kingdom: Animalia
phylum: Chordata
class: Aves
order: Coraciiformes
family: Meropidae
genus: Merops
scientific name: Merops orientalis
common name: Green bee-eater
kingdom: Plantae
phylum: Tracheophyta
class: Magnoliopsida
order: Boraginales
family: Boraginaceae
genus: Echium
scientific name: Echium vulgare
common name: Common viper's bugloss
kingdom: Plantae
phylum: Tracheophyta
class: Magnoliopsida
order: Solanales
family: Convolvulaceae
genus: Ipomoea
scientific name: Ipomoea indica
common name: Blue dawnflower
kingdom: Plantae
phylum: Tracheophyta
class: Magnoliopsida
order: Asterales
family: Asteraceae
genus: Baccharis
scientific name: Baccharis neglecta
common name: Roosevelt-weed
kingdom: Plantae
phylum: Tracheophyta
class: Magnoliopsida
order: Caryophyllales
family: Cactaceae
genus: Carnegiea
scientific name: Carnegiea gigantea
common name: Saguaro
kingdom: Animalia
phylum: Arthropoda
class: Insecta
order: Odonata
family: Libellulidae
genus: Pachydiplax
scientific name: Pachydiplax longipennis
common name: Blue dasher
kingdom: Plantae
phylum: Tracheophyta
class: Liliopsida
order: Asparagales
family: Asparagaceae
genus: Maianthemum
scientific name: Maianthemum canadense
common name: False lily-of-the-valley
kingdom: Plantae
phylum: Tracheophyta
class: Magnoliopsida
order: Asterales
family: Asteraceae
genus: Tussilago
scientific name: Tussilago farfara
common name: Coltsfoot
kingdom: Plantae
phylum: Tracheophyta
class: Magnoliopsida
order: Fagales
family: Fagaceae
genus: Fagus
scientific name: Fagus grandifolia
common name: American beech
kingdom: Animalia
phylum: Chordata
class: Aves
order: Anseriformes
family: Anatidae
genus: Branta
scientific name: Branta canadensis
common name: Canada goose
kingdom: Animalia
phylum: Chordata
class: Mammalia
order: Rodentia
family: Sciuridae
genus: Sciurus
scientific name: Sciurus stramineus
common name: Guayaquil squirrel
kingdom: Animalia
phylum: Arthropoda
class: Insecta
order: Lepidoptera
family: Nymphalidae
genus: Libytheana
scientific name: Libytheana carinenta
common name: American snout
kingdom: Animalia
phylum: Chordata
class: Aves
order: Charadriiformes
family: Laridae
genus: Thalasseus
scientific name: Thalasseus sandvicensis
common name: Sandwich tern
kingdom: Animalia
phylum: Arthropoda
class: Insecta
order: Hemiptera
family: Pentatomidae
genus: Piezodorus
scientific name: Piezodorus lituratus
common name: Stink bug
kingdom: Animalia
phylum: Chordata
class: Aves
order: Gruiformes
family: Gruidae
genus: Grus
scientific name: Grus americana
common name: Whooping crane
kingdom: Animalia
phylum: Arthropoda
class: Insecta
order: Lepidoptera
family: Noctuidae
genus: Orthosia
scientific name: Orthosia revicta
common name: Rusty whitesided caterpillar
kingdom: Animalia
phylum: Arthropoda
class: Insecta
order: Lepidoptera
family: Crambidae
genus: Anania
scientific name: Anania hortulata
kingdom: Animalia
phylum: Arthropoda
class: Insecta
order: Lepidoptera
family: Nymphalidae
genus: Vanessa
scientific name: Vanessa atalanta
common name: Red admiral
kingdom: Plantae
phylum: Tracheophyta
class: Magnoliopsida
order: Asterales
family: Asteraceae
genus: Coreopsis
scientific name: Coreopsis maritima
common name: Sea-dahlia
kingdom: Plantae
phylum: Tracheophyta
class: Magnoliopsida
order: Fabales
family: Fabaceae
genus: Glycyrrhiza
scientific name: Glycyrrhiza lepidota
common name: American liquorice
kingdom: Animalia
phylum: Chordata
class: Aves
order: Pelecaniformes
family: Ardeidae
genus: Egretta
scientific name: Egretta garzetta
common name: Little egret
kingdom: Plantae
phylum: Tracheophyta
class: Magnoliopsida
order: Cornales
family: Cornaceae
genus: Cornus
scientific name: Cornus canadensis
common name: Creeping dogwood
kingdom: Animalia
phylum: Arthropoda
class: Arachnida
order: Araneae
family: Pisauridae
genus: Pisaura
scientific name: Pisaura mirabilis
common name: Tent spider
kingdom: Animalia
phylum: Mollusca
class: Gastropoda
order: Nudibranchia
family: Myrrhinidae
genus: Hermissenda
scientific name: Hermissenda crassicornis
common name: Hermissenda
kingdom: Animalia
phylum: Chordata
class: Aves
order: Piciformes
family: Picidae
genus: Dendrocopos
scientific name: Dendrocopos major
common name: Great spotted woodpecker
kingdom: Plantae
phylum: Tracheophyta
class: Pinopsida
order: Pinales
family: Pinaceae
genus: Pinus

──────────

PROBLEM TO SOLVE –
Arrange every line of the entries above as a JSON list of strings, with one string for each line and blank lines left out.

ANSWER TO THE EXERCISE –
[
  "kingdom: Animalia",
  "phylum: Chordata",
  "class: Aves",
  "order: Coraciiformes",
  "family: Meropidae",
  "genus: Merops",
  "scientific name: Merops orientalis",
  "common name: Green bee-eater",
  "kingdom: Plantae",
  "phylum: Tracheophyta",
  "class: Magnoliopsida",
  "order: Boraginales",
  "family: Boraginaceae",
  "genus: Echium",
  "scientific name: Echium vulgare",
  "common name: Common viper's bugloss",
  "kingdom: Plantae",
  "phylum: Tracheophyta",
  "class: Magnoliopsida",
  "order: Solanales",
  "family: Convolvulaceae",
  "genus: Ipomoea",
  "scientific name: Ipomoea indica",
  "common name: Blue dawnflower",
  "kingdom: Plantae",
  "phylum: Tracheophyta",
  "class: Magnoliopsida",
  "order: Asterales",
  "family: Asteraceae",
  "genus: Baccharis",
  "scientific name: Baccharis neglecta",
  "common name: Roosevelt-weed",
  "kingdom: Plantae",
  "phylum: Tracheophyta",
  "class: Magnoliopsida",
  "order: Caryophyllales",
  "family: Cactaceae",
  "genus: Carnegiea",
  "scientific name: Carnegiea gigantea",
  "common name: Saguaro",
  "kingdom: Animalia",
  "phylum: Arthropoda",
  "class: Insecta",
  "order: Odonata",
  "family: Libellulidae",
  "genus: Pachydiplax",
  "scientific name: Pachydiplax longipennis",
  "common name: Blue dasher",
  "kingdom: Plantae",
  "phylum: Tracheophyta",
  "class: Liliopsida",
  "order: Asparagales",
  "family: Asparagaceae",
  "genus: Maianthemum",
  "scientific name: Maianthemum canadense",
  "common name: False lily-of-the-valley",
  "kingdom: Plantae",
  "phylum: Tracheophyta",
  "class: Magnoliopsida",
  "order: Asterales",
  "family: Asteraceae",
  "genus: Tussilago",
  "scientific name: Tussilago farfara",
  "common name: Coltsfoot",
  "kingdom: Plantae",
  "phylum: Tracheophyta",
  "class: Magnoliopsida",
  "order: Fagales",
  "family: Fagaceae",
  "genus: Fagus",
  "scientific name: Fagus grandifolia",
  "common name: American beech",
  "kingdom: Animalia",
  "phylum: Chordata",
  "class: Aves",
  "order: Anseriformes",
  "family: Anatidae",
  "genus: Branta",
  "scientific name: Branta canadensis",
  "common name: Canada goose",
  "kingdom: Animalia",
  "phylum: Chordata",
  "class: Mammalia",
  "order: Rodentia",
  "family: Sciuridae",
  "genus: Sciurus",
  "scientific name: Sciurus stramineus",
  "common name: Guayaquil squirrel",
  "kingdom: Animalia",
  "phylum: Arthropoda",
  "class: Insecta",
  "order: Lepidoptera",
  "family: Nymphalidae",
  "genus: Libytheana",
  "scientific name: Libytheana carinenta",
  "common name: American snout",
  "kingdom: Animalia",
  "phylum: Chordata",
  "class: Aves",
  "order: Charadriiformes",
  "family: Laridae",
  "genus: Thalasseus",
  "scientific name: Thalasseus sandvicensis",
  "common name: Sandwich tern",
  "kingdom: Animalia",
  "phylum: Arthropoda",
  "class: Insecta",
  "order: Hemiptera",
  "family: Pentatomidae",
  "genus: Piezodorus",
  "scientific name: Piezodorus lituratus",
  "common name: Stink bug",
  "kingdom: Animalia",
  "phylum: Chordata",
  "class: Aves",
  "order: Gruiformes",
  "family: Gruidae",
  "genus: Grus",
  "scientific name: Grus americana",
  "common name: Whooping crane",
  "kingdom: Animalia",
  "phylum: Arthropoda",
  "class: Insecta",
  "order: Lepidoptera",
  "family: Noctuidae",
  "genus: Orthosia",
  "scientific name: Orthosia revicta",
  "common name: Rusty whitesided caterpillar",
  "kingdom: Animalia",
  "phylum: Arthropoda",
  "class: Insecta",
  "order: Lepidoptera",
  "family: Crambidae",
  "genus: Anania",
  "scientific name: Anania hortulata",
  "kingdom: Animalia",
  "phylum: Arthropoda",
  "class: Insecta",
  "order: Lepidoptera",
  "family: Nymphalidae",
  "genus: Vanessa",
  "scientific name: Vanessa atalanta",
  "common name: Red admiral",
  "kingdom: Plantae",
  "phylum: Tracheophyta",
  "class: Magnoliopsida",
  "order: Asterales",
  "family: Asteraceae",
  "genus: Coreopsis",
  "scientific name: Coreopsis maritima",
  "common name: Sea-dahlia",
  "kingdom: Plantae",
  "phylum: Tracheophyta",
  "class: Magnoliopsida",
  "order: Fabales",
  "family: Fabaceae",
  "genus: Glycyrrhiza",
  "scientific name: Glycyrrhiza lepidota",
  "common name: American liquorice",
  "kingdom: Animalia",
  "phylum: Chordata",
  "class: Aves",
  "order: Pelecaniformes",
  "family: Ardeidae",
  "genus: Egretta",
  "scientific name: Egretta garzetta",
  "common name: Little egret",
  "kingdom: Plantae",
  "phylum: Tracheophyta",
  "class: Magnoliopsida",
  "order: Cornales",
  "family: Cornaceae",
  "genus: Cornus",
  "scientific name: Cornus canadensis",
  "common name: Creeping dogwood",
  "kingdom: Animalia",
  "phylum: Arthropoda",
  "class: Arachnida",
  "order: Araneae",
  "family: Pisauridae",
  "genus: Pisaura",
  "scientific name: Pisaura mirabilis",
  "common name: Tent spider",
  "kingdom: Animalia",
  "phylum: Mollusca",
  "class: Gastropoda",
  "order: Nudibranchia",
  "family: Myrrhinidae",
  "genus: Hermissenda",
  "scientific name: Hermissenda crassicornis",
  "common name: Hermissenda",
  "kingdom: Animalia",
  "phylum: Chordata",
  "class: Aves",
  "order: Piciformes",
  "family: Picidae",
  "genus: Dendrocopos",
  "scientific name: Dendrocopos major",
  "common name: Great spotted woodpecker",
  "kingdom: Plantae",
  "phylum: Tracheophyta",
  "class: Pinopsida",
  "order: Pinales",
  "family: Pinaceae",
  "genus: Pinus"
]